Last month brought us this story from Reuters, in which we learned that the SEC “has become more aggressive in seeking full hard drives from the companies and individuals it investigates, startling defense lawyers who question whether the agency is allowed to obtain such information.” The story quotes a number of lawyers in private practice who have resisted such requests. Eugene Goldman at McDermott Will & Emery said he recently objected to an SEC request for a client’s hard drive because, as the story said, it “would potentially give the SEC a lot of information outside the scope laid out by the formal order of investigation.”

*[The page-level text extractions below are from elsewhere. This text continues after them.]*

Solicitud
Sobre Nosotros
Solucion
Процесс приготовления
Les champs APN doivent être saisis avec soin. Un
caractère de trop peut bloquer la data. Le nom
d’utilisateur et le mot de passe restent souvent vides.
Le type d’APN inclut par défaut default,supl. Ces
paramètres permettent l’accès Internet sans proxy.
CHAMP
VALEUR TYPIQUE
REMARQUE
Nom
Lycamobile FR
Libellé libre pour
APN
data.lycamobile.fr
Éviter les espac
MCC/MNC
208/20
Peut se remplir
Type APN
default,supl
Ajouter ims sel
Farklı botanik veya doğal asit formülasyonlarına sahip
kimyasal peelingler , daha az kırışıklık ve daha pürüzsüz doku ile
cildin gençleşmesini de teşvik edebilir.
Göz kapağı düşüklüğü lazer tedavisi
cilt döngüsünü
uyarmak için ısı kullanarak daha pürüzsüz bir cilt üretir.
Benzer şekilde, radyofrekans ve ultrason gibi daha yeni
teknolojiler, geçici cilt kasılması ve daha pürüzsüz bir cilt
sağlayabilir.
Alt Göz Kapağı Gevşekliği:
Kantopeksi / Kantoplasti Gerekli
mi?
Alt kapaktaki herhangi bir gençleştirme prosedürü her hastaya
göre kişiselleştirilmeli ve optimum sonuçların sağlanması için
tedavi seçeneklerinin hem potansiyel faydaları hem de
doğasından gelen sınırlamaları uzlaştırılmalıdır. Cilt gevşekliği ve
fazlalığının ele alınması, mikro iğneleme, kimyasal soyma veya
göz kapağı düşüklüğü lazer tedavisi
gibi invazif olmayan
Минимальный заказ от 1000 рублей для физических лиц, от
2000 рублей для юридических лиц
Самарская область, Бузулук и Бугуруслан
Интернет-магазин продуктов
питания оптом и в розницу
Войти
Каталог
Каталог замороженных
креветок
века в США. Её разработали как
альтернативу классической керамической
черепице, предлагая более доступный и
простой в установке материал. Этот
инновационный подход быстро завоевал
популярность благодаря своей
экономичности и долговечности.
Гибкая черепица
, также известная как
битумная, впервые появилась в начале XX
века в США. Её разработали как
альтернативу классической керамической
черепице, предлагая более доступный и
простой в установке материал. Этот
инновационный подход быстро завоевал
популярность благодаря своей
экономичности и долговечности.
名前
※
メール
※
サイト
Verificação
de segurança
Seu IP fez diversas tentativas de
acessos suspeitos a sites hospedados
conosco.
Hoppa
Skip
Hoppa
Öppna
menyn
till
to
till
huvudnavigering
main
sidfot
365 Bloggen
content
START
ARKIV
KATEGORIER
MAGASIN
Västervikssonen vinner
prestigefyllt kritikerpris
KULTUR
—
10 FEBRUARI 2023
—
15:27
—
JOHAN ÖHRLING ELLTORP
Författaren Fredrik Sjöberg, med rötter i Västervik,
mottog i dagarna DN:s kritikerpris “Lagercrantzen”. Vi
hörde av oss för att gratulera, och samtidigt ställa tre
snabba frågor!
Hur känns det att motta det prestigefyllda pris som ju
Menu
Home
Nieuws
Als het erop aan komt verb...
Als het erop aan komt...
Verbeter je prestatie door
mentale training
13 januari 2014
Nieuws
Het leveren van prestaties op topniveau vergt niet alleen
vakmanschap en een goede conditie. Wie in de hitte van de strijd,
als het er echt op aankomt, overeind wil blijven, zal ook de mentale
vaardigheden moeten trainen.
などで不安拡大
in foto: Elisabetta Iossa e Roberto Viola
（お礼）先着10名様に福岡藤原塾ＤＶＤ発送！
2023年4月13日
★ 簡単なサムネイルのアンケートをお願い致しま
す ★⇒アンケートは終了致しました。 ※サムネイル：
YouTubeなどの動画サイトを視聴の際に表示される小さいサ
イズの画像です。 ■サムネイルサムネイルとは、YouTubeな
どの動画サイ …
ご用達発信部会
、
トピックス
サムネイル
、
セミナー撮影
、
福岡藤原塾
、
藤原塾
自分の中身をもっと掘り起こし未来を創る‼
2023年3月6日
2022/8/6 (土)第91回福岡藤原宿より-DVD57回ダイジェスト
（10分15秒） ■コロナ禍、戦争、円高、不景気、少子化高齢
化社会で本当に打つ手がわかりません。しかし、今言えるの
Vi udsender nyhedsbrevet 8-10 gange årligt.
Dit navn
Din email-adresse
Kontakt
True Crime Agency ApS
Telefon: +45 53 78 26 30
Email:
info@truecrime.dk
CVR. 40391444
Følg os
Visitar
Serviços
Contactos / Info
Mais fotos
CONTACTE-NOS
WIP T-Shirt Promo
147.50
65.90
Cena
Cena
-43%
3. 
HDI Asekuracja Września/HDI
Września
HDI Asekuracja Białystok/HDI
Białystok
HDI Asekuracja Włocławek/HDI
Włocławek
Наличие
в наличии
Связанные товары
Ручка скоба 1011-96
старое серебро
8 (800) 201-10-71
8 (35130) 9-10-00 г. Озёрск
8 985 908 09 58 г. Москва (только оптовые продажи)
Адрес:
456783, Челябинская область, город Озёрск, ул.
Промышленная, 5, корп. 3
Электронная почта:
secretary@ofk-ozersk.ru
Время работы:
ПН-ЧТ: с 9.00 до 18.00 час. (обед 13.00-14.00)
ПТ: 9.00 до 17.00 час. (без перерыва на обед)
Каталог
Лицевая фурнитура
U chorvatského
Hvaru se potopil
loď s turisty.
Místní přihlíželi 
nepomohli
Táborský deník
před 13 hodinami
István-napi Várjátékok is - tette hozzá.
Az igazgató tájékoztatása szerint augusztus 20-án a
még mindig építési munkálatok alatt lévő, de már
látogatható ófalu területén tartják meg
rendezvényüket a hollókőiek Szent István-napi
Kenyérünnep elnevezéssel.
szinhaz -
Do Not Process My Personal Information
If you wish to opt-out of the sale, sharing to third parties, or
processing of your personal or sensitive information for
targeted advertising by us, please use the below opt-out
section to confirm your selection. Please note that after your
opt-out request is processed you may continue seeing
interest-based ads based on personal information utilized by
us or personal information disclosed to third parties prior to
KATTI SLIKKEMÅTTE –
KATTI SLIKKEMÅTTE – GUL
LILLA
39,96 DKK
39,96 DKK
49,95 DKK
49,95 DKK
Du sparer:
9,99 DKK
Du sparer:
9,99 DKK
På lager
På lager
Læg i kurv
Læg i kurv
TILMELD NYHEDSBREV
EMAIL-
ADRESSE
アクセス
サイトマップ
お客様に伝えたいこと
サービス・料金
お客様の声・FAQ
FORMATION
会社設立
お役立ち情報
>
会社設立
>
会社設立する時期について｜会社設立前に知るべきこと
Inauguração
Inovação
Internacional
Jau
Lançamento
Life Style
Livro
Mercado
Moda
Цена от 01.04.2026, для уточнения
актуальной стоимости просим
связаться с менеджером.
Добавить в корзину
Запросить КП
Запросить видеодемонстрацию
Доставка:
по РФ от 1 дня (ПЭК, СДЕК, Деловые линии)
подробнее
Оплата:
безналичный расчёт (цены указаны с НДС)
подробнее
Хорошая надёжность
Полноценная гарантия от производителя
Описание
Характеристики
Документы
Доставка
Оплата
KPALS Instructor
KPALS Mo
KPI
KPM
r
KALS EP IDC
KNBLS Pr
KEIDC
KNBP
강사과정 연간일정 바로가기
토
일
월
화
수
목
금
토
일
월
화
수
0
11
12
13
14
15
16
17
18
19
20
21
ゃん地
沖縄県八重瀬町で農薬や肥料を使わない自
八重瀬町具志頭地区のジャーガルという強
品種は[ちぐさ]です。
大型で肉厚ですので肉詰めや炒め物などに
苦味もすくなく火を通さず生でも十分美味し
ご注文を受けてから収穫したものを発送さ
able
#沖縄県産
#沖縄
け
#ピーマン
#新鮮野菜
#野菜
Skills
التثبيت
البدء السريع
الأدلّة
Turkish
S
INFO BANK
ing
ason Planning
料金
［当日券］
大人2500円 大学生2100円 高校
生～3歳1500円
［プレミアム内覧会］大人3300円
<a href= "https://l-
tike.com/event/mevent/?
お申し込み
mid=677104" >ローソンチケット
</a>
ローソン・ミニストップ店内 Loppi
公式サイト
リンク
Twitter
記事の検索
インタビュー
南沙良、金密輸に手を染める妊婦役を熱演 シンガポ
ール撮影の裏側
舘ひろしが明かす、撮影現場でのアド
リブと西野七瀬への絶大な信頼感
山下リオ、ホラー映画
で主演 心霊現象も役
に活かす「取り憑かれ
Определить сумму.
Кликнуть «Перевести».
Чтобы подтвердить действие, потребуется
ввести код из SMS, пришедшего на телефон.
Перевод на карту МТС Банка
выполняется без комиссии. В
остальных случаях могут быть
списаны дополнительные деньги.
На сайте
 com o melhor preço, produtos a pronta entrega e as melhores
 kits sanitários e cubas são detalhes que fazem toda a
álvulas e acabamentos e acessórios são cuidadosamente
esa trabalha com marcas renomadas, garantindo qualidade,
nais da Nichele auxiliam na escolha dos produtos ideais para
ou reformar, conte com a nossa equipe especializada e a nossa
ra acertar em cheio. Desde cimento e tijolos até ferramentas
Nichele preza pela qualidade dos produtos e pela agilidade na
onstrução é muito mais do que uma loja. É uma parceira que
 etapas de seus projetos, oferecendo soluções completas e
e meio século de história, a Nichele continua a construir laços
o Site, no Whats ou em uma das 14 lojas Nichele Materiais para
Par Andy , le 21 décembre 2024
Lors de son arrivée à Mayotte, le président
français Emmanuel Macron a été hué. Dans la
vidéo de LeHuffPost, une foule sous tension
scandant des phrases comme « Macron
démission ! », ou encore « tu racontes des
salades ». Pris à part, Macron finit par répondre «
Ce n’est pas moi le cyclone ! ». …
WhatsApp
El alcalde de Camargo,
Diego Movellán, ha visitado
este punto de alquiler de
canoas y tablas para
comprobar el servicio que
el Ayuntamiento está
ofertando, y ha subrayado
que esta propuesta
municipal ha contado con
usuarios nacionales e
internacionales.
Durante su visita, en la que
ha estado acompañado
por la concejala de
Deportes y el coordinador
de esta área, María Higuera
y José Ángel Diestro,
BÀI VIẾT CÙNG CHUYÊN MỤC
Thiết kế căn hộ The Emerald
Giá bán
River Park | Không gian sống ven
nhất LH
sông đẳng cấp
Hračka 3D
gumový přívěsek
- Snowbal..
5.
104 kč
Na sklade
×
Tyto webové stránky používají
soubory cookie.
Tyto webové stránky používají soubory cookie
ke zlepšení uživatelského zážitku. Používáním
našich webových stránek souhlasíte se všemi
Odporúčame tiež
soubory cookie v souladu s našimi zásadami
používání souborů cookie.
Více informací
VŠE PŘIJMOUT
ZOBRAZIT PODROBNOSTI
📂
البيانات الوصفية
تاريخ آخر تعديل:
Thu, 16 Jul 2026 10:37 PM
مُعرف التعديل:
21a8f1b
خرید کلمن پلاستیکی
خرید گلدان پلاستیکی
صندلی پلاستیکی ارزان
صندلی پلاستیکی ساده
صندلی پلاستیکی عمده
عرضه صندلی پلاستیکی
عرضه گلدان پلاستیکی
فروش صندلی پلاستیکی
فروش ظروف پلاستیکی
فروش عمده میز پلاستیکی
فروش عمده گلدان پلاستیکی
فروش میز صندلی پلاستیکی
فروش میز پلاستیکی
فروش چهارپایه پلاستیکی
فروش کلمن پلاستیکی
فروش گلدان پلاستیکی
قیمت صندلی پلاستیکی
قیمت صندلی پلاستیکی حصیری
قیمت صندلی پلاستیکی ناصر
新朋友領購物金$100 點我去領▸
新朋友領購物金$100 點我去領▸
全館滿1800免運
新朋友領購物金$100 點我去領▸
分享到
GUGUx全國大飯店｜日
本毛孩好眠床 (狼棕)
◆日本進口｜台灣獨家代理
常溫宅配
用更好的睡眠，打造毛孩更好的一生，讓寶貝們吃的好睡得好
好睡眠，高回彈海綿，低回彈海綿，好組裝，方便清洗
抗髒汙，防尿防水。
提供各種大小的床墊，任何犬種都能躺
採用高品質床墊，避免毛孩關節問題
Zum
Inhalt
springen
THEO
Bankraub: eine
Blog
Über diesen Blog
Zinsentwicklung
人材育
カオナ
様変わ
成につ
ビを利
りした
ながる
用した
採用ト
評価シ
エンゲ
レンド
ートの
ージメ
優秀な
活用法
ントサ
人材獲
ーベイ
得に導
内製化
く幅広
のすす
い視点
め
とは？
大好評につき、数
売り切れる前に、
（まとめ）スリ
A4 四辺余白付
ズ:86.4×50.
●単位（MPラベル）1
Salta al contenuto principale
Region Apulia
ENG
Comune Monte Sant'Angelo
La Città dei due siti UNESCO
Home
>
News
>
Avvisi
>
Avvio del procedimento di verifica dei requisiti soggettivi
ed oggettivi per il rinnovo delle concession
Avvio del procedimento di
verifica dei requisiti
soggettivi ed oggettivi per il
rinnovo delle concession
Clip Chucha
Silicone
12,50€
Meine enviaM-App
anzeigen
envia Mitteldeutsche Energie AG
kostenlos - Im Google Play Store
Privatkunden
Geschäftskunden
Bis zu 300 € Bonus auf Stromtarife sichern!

I think Goldman was right to object. The relevant statute, Section 21(b) of the Exchange Act, reads this way:
For the purpose of any such investigation, or any other proceeding under this title, any member of the Commission or any officer designated by it is empowered to administer oaths and affirmations, subpoena witnesses, compel their attendance, take evidence, and require the production of any books, papers, correspondence, memoranda, or other records which the Commission deems relevant or material to the inquiry.
I see “books, papers, correspondence, memoranda” there, but not “file cabinets” or “hard drives”. Of course, the SEC staff is free to define the documents they seek very broadly, and can gather a lot of information even with the statutory authority they have. But I don’t think hard drives, laptops, or other information containers – as opposed to the information itself – lie within the Commission’s mandate.